Jiri said this while appearing before the Parliamentary Portfolio Committee on Agriculture on the farm inputs distribution programme ahead of the 2024/25 farming season.

GOVERNMENT owes suppliers over US$300 million for deliveries made under the Pfumvudza/Intwasa agricultural scheme since 2020, putting the viability of the programme under threat, Agriculture ministry secretary Obert Jiri has revealed.

Jiri said this while appearing before the Parliamentary Portfolio Committee on Agriculture on the farm inputs distribution programme ahead of the 2024/25 farming season.

“We are getting there, but we are not yet fully ready as usual, which is not what we want,” he said.

“The main challenge of the Pfumvudza scheme is financing. Our contractors whom we have Valley Seeds, Home Fertiliser, Cotton Seeds, ZFC, Windmill are owed in excess of more than US$300 million, for the 2020 season to date.

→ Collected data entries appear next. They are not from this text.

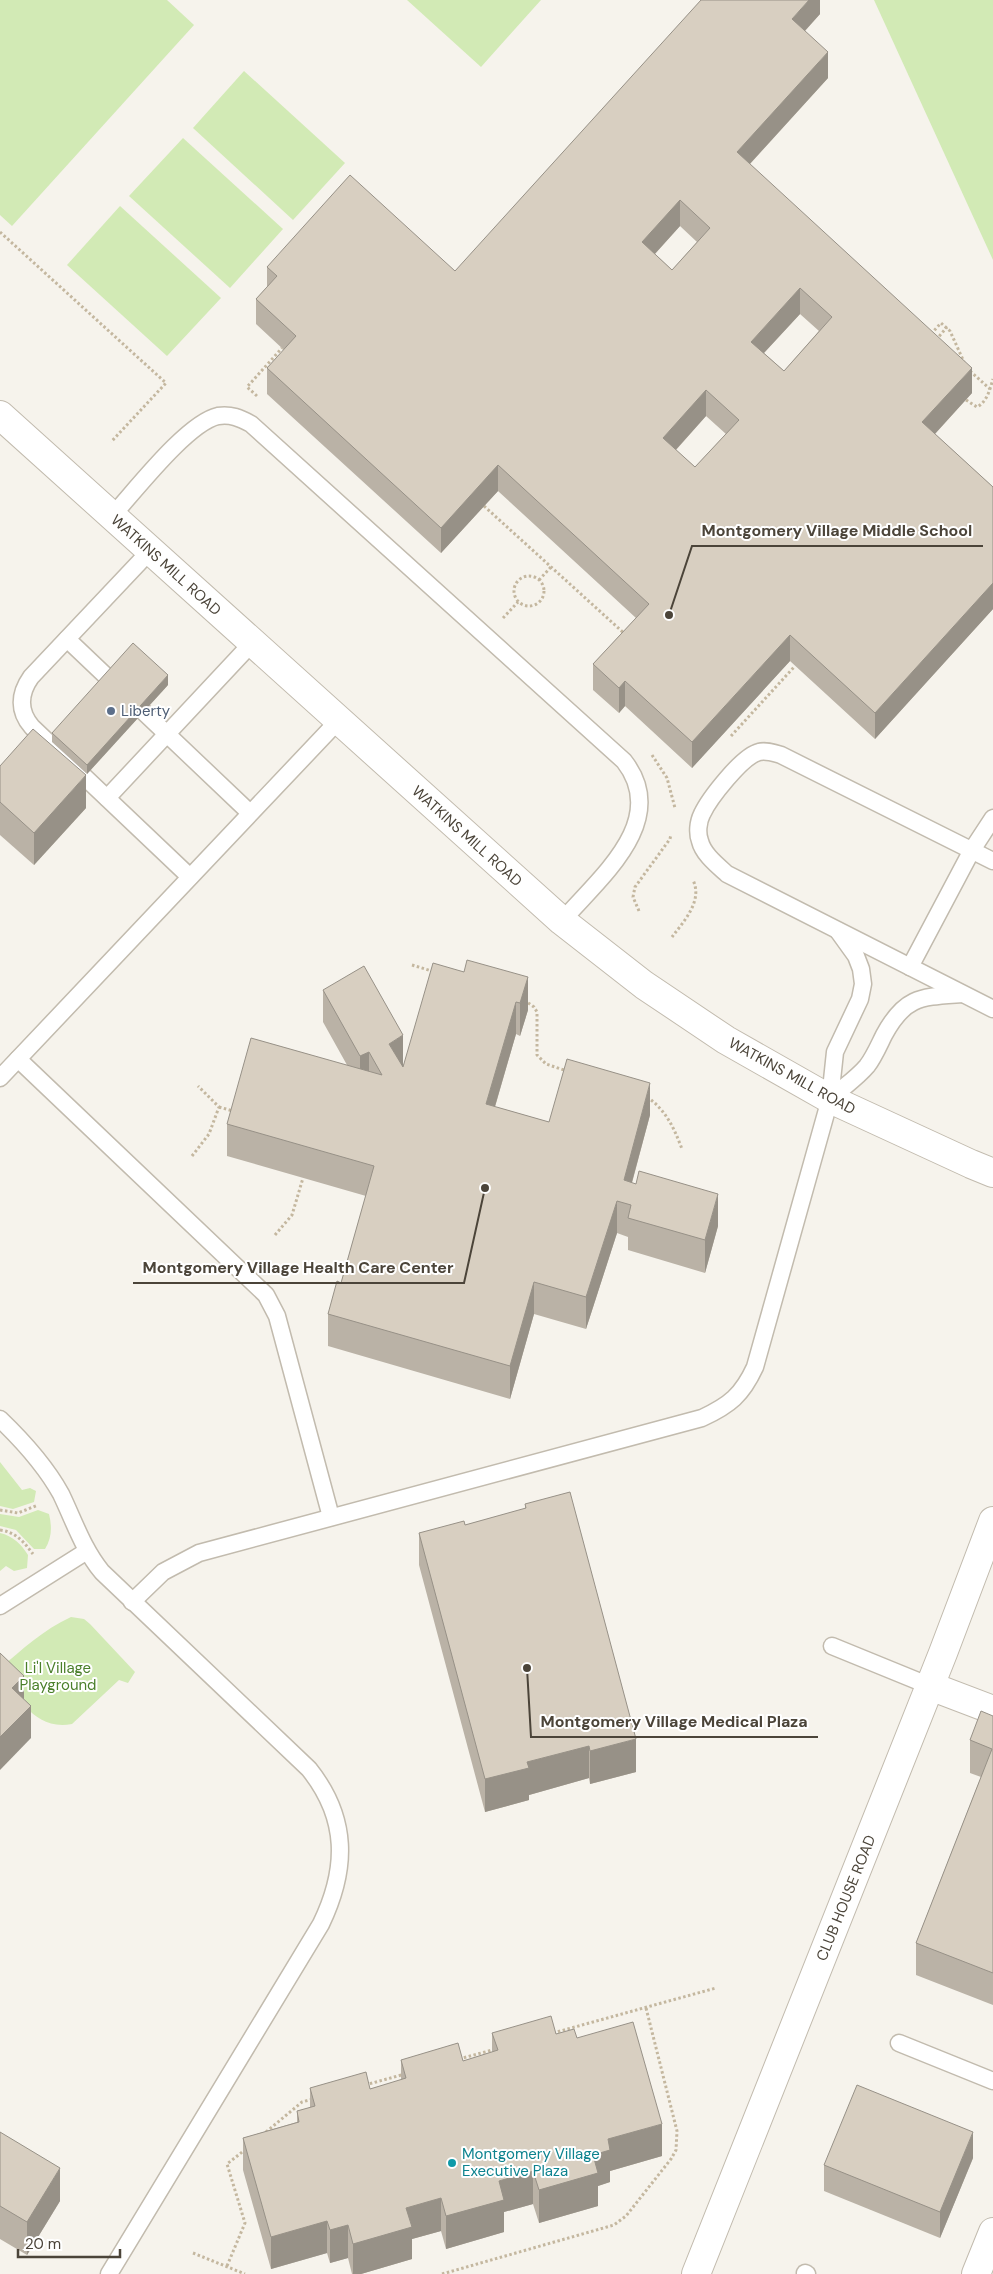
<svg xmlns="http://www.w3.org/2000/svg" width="993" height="2274" font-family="'DM Sans',sans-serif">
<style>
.green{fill:#d2eab5}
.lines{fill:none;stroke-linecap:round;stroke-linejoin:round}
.service-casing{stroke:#c2bbae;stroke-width:19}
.minor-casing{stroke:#c2bbae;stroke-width:30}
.tertiary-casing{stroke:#c2bbae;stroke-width:30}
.path{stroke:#c4b79f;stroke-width:3;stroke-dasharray:2.5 2.5;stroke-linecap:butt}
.service{stroke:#fff;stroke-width:16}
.minor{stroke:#fff;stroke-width:28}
.tertiary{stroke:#fff;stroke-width:28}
.wall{fill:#bab2a6;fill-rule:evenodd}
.shaded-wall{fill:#979187}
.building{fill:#d8cfc1;stroke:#979187;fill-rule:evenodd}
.service-dot{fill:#5c6f8a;stroke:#fff;stroke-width:2}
.culture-dot{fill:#0f9aa8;stroke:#fff;stroke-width:2}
.labels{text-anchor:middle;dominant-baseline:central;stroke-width:4;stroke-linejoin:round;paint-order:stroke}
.street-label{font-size:15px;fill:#4b4439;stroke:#fff}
.service-label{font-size:15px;fill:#4e5e75;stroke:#fff;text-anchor:start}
.park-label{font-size:15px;fill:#4a7f2a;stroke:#fff}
.culture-label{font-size:15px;fill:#0d838f;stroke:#fff;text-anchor:start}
.leader{fill:none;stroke:#4b4439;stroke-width:2}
.callout-dot{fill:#4b4439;stroke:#fff;stroke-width:2}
.callout-label{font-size:16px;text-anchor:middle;font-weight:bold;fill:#4b4439;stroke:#fff;stroke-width:4;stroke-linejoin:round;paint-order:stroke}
</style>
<rect width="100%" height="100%" fill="#f6f3ec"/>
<g class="green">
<path d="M0,0H167L194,25L12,226L0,215Z"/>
<path d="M407,0H541L481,67Z"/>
<path d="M874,0H993V260Z"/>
<path d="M244,71L345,163L293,220L193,128Z"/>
<path d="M183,138L283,229L230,288L129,196Z"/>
<path d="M120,206L221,298L167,356L67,265Z"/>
<path d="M0,1462L22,1490L30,1488L36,1491L34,1502L13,1509L0,1506Z"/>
<path d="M38,1510L49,1514C52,1526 52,1538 45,1549H34L16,1530L0,1526V1514L19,1517Z"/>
<path d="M0,1533C13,1536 21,1544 28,1555L27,1568L14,1571L6,1566L0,1571Z"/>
<path d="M71,1617L84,1619L90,1624L135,1672L128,1683L119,1680L72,1724C33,1731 18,1696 0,1668C22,1650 44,1629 71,1617Z"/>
</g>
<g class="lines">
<defs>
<g id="service">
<path d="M112,516C135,491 187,423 218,416C231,414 240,418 251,424L624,761C671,821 599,878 562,921"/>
<path d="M150,551L31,677C19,694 18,711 32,727L190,877"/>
<path d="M67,639L250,813"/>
<path d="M107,798L252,643"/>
<path d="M993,861L781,755C774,753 766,750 759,752C742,756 709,799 702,814C698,822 697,833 700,841C703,854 717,865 727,874L993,1009"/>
<path d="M910,967L972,850L993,818"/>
<path d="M18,1059L266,1295L277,1316L331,1517"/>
<path d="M0,1078L338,721"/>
<path d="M830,1099C842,1088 857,1078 867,1066C874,1057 879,1045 884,1035C905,996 921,997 962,994"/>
<path d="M0,1419C24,1442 45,1465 61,1494C74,1521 83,1549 102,1572L309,1769C348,1818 348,1868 321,1924L109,2274"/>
<path d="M132,1602L163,1572L199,1553L702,1418C730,1405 742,1395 755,1367L830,1099L835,1052L860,999L863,984L861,969L856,956L838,931"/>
<path d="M0,1606L87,1551"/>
<path d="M832,1646L930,1686"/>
<path d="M899,2043L993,2081"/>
<path d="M805,2273L807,2274"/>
</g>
<g id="minor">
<path d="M930,1686L993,1710"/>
<path d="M976,2274L993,2232"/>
</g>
<g id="tertiary">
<path d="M0,415L562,921L644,985L726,1040L830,1099L971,1164L993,1173"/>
<path d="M696,2274L943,1653L993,1521"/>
</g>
</defs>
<use href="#service" class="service-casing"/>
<use href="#minor" class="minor-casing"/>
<use href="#tertiary" class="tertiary-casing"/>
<g class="path">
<path d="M0,232L166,383L111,442"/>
<path d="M931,334L941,323L950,331L964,362"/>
<path d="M936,340L947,327"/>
<path d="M970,371L990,389"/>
<path d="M257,396L247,387L282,348"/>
<path d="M966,400L977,407C987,402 990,389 993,379"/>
<path d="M484,506L626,635"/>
<circle cx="529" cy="591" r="15"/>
<path d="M539,580L551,567"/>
<path d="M503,618L518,602"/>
<path d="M731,736L795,666"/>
<path d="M652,755L667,778L675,808"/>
<path d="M639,911L633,897L635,887L670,839L671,834"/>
<path d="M672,937C684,921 703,901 693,880"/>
<path d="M412,965L435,972"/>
<path d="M524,1000L534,1007L537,1012V1055L546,1064L567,1071"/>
<path d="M647,1097C666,1110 674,1128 682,1149"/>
<path d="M219,1107L233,1111"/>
<path d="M192,1156L209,1134L219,1107L198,1086"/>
<path d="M275,1235L292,1215L303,1178"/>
<path d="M0,1510L18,1513L38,1505"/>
<path d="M0,1530C16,1532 24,1542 33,1554"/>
<path d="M553,2033L716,1988"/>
<path d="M459,2059L496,2049"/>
<path d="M365,2085L405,2074"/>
<path d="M266,2132L302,2102L313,2099"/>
<path d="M193,2253L245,2274"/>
<path d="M227,2266L245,2223L227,2164L246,2149"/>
<path d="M442,2274L614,2225L626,2216L671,2159L676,2150L677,2131L646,2008"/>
</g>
<use href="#service" class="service"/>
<use href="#minor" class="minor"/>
<use href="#tertiary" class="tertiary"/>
</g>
<g class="wall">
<path d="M820,0V14L805,31L828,78L750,164L972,393L935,434L993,487V609L875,739L790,661L692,768L625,706L619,713L593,690V664L636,618L498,491L441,553L267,394V368L284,350L256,324V299L267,287V267L455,271ZM680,226L697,242L672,270L655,254ZM800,314L819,331L784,371L764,353ZM706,416L726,434L695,467L676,450Z"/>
<path d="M168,685L87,774L52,742V733Z"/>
<path d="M0,766L86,808L34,865L0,835Z"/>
<path d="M464,972L528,977V1010L520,1036L516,1034L495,1107L549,1122L650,1115L632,1183L718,1226L705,1273L628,1250V1237L617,1233L586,1329L534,1314L510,1399L328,1346V1314L341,1283L366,1196L227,1156V1124L347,1065L323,1022V990L403,1065Z"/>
<path d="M525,1504L636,1772L590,1784L589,1778L529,1795V1800L485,1812L419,1565V1533L465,1525L525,1509Z"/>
<path d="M993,1716V2005L916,1975V1943L981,1777L970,1773V1740Z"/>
<path d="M492,2033L556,2034L577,2038L662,2156L610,2171V2182L598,2186V2206L539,2223L533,2204L504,2212V2232L446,2249L441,2231L412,2239V2259L361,2274H352L348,2258L330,2263L327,2253L271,2269L243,2170V2138L297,2122V2111L310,2108V2088L370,2089L401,2080V2060L463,2061L492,2052Z"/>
<path d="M0,2132L60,2201L27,2255L0,2239Z"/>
<path d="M973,2158L940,2238L824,2191V2165Z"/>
</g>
<g class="shaded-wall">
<path d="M809,0H820V14L792,45V19Z"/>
<path d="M828,52V78L737,178V152Z"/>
<path d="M680,200V226L642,268V242Z"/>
<path d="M800,288V314L751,367V342Z"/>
<path d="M972,368V393L922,448V422Z"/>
<path d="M706,390V416L663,464V438Z"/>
<path d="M498,465V491L441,553V528Z"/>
<path d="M993,583V609L875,739V713Z"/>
<path d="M790,635V661L692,768V742Z"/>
<path d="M168,675V685L87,774V765Z"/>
<path d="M625,681V706L619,713V688Z"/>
<path d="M86,775V808L34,865V833Z"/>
<path d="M528,977V1010L520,1036V1003Z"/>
<path d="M516,1002V1034L486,1137V1104Z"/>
<path d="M403,1035V1068L389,1044Z"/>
<path d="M369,1052V1085L360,1089V1056Z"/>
<path d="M650,1083V1115L626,1204L624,1180Z"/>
<path d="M718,1194V1226L705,1273V1240Z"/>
<path d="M617,1201V1233L586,1329V1297Z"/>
<path d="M534,1282V1314L510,1399V1366Z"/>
<path d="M24,1676V1709L12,1688Z"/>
<path d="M31,1706V1738L0,1770V1737Z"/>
<path d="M636,1739V1772L590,1784V1751Z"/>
<path d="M589,1746V1778L529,1795V1800L485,1812V1779L527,1762Z"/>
<path d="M662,2124V2156L610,2171V2182L598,2186V2206L539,2223V2190L593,2155L608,2139Z"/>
<path d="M973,2132V2158L940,2238V2212Z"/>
<path d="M60,2168V2201L27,2255V2222Z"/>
<path d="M533,2171V2204L504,2212V2232L446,2249V2216L499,2181Z"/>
<path d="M441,2198V2231L412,2239V2259L361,2274H353V2244L406,2208Z"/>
<path d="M327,2221V2253L271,2269V2237Z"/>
<path d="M348,2225V2258L330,2263V2230Z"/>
</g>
<g class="building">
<path d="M701,0H809L792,19L828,52L737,152L972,368L922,422L993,487V583L875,713L790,635L692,742L625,681L619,688L593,664L649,604L498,465L441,528L267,368L296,336L256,299L277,276L267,267L350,175L455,271ZM680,200L710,228L672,270L642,242ZM800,288L832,317L784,371L751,342ZM706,390L739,420L695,467L663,438Z"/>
<path d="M133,643L168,675L87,765L52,733Z"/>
<path d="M33,729L86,775L34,833L0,802V766Z"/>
<path d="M467,960L528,977L520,1003L516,1002L486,1104L549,1122L567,1059L650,1083L624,1180L636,1184L639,1171L718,1194L705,1240L628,1218L631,1205L617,1201L586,1297L534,1282L510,1366L328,1314L337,1281L341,1283L374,1166L227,1124L251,1038L382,1075L369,1052L360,1056L323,990L364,966L403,1035L389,1044L403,1067L433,963L464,972Z"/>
<path d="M570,1492L636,1739L590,1751L589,1746L527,1762L529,1768L485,1779L419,1533L464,1521L465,1525L526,1508L525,1504Z"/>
<path d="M0,1653L24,1676L12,1688L31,1706L0,1737Z"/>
<path d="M981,1711L993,1716V1973L916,1943L992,1749L970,1740Z"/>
<path d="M551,2016L556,2034L574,2029L577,2038L633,2022L662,2124L608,2139L610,2150L593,2155L598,2173L539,2190L533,2171L499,2181L504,2200L446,2216L441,2198L406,2208L412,2227L353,2244L348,2225L330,2230L327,2221L271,2237L243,2138L299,2122L297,2111L315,2106L310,2088L366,2072L370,2089L406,2078L401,2060L458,2043L463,2061L498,2050L492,2033Z"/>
<path d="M857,2085L973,2132L940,2212L824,2165Z"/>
<path d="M0,2132L60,2168L27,2222L0,2206Z"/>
</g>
<circle class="service-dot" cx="111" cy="711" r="5"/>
<circle class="culture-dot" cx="452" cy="2163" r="5"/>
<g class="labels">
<g class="street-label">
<text transform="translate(166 565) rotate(42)">WATKINS MILL ROAD</text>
<text transform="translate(467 836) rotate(42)">WATKINS MILL ROAD</text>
<text transform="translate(792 1076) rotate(29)">WATKINS MILL ROAD</text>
<text transform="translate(846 1898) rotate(-68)">CLUB HOUSE ROAD</text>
</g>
<g class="service-label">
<text x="121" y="711">Liberty</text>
</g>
<g class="park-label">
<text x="58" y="1668">Li'l Village<tspan x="58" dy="17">Playground</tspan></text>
</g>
<g class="culture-label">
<text x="462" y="2154">Montgomery Village<tspan x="462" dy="17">Executive Plaza</tspan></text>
</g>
</g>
<path class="leader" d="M669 615L692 546H983M485 1188L464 1283H133M527 1668L531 1737H818"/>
<g class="callout-dot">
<circle cx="669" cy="615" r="5"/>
<circle cx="485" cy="1188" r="5"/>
<circle cx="527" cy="1668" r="5"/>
</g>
<g class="callout-label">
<text x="837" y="536">Montgomery Village Middle School</text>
<text x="298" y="1273">Montgomery Village Health Care Center</text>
<text x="674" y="1727">Montgomery Village Medical Plaza</text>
</g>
<path d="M18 2249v8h102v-8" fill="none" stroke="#4b4439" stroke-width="2.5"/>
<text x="25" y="2249" font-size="15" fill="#4b4439" stroke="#ffffff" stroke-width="4" paint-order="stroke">20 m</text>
</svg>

“We owe them quite a lot and this is what delays the movement. If we don’t pay them, they face challenges in moving inputs.”

The government introduced the programme a few years ago to boost yields, especially for communal and smallholder farmers in response to climate change effects.

Government now distributes farming inputs under the programme.

Pfumvudza contributed 41% to total maize production in the 2020/21 season.

Jiri warned that delays in paying the contracts will affect early planning.

“We haven’t been able to move about 50% of the fertiliser, which is a major input,” he said.

“We think that we should be done if resources are available today.

“With regards to the preparedness of Pfumvudza, we are moving with what we are able to do outside the resource requirements, particularly in paying the suppliers and the transporters.”

The Southern Africa Regional Climate Outlook Forum forecasts showed that most of the region will receive favourable rains from November through to March 2025.

This optimistic forecast, which has given local farmers hope, follows a devastating drought that gripped the region in the 2023/24 farming season.